De la viande pour le disco

Critique de The Legend of Zelda: Tears of The Kingdom (Nintendo EPD et Monolith Soft, 2023)

Verso de la pochette du disque "I Feel Love (Special New Version) (15 Min Remix By Patrick Cowley)" de Donna Summer

En cherchant des critiques négatives de l’exceptionnel Breath of the Wild, la plus convaincante que j’aie trouvée était une vidéo de 2 heures de Joseph Anderson intitulée « Not Enough Zelda ». Je ne serais pas surpris qu’en jouant à la suite de Breath of the Wild, Anderson en arrive à la même conclusion. Plutôt que d’être, comme je m’étais laissé l’imaginer ces six dernières années, un ajustement de sa formule novatrice (en gros : Minecraft) pour incorporer les mécaniques où les anciens Zelda s’en sortaient le mieux, Tears of the Kingdom fait l’inverse et capitalise sur ce qui faisait sa force, quitte à se traîner les mêmes faiblesses. Le scénario pour commencer : c’est assez délirant de réaliser que six ans après, c’est toujours les PNJ muets générés à partir de Mii qui sont plus intéressants que les protagonistes doublés par des acteurs, encore coincés dans des flashbacks discounts parce que c’est le prix à payer pour la non-linéarité, faut-il croire. M’est avis que l’intrigue du jeu se prêtait pourtant bien à une narration à la Outer Wilds (Mobius Digital, 2019), qui est non linéaire et bien faite, mais passons. (Et les donjons sont toujours bof)

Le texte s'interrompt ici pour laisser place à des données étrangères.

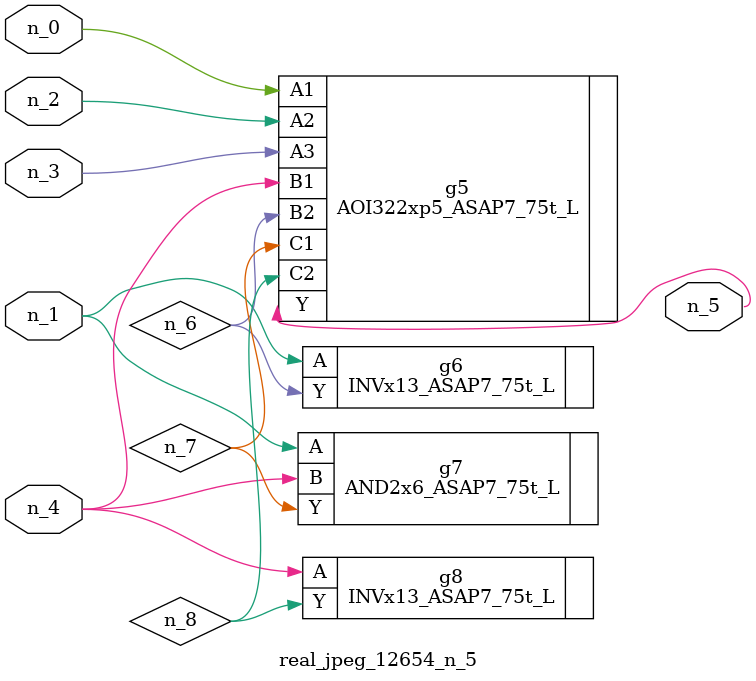
<source format=v>
module real_jpeg_12654_n_5 (n_4, n_0, n_1, n_2, n_3, n_5);

input n_4;
input n_0;
input n_1;
input n_2;
input n_3;

output n_5;

wire n_8;
wire n_6;
wire n_7;

AOI322xp5_ASAP7_75t_L g5 ( 
.A1(n_0),
.A2(n_2),
.A3(n_3),
.B1(n_4),
.B2(n_6),
.C1(n_7),
.C2(n_8),
.Y(n_5)
);

INVx13_ASAP7_75t_L g6 ( 
.A(n_1),
.Y(n_6)
);

AND2x6_ASAP7_75t_L g7 ( 
.A(n_1),
.B(n_4),
.Y(n_7)
);

INVx13_ASAP7_75t_L g8 ( 
.A(n_4),
.Y(n_8)
);


endmodule
</source>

Les autres problèmes du jeu sont heureusement amoindris par ses trois principales nouveautés, qui sont en réalité d’habiles expansions de mécaniques présentes dans BotW. L’assemblage de véhicules, en plus de ravir petits et grands, donne un nouveau souffle bienvenu aux sanctuaires, qui sans quoi fonctionnent exactement sur le même principe qu’avant (en gros : Portal). Le sertissage des armes valorise grandement le loot, fait monter la puissance offensive (et donc le niveau des ennemis) plus vite, et compense la frustration de casser une arme puissante en permettant d’en bricoler une autre dans la foulée. Et surtout, le doublement du terrain de jeu (en gros : Elden Ring), conjugué avec les chutes libres (en gros : Fortnite) et les nouvelles interactions saupoudrées çà et là pour combler les vides de BoTW, refait gonfler ce qui reste à mes yeux le cœur de la formule : le pyrénéisme. Ça n’a pas loupé : j’ai encore passé cent heures à déambuler dans un monde que je pensais connaître par cœur, à grimper à toutes les montages et à éclairer toutes les grottes, et c’était génial.

On n’a pas fini de se pâmer sur les exploits de game design de TotK, sur cette virtuosité qui va influencer toute la production dans les années à venir, comme on l’a fait pour Mario Odyssey avant lui, et vous savez ce que j’en pense de Mario Odyssey. Yep, ce Zelda “marche”, cette remix 12 pouces de Breath of the Wild nous garantit de danser jusqu’au bout de la nuit, mais je continue à croire qu’il reste des forces que les Zelda traditionnels avaient et que cette formule parfaite n’exploite pas, si toutefois elle est en mesure de les exploiter. Je rêve de plus d’architecture, plus de mystère, plus de frousse, plus d’enjeu. Quitte à malmener les axiomes, à ne plus laisser autant la liberté au joueur de casser le jeu à chaque instant. En d’autres termes, quelque chose de plus Zelda.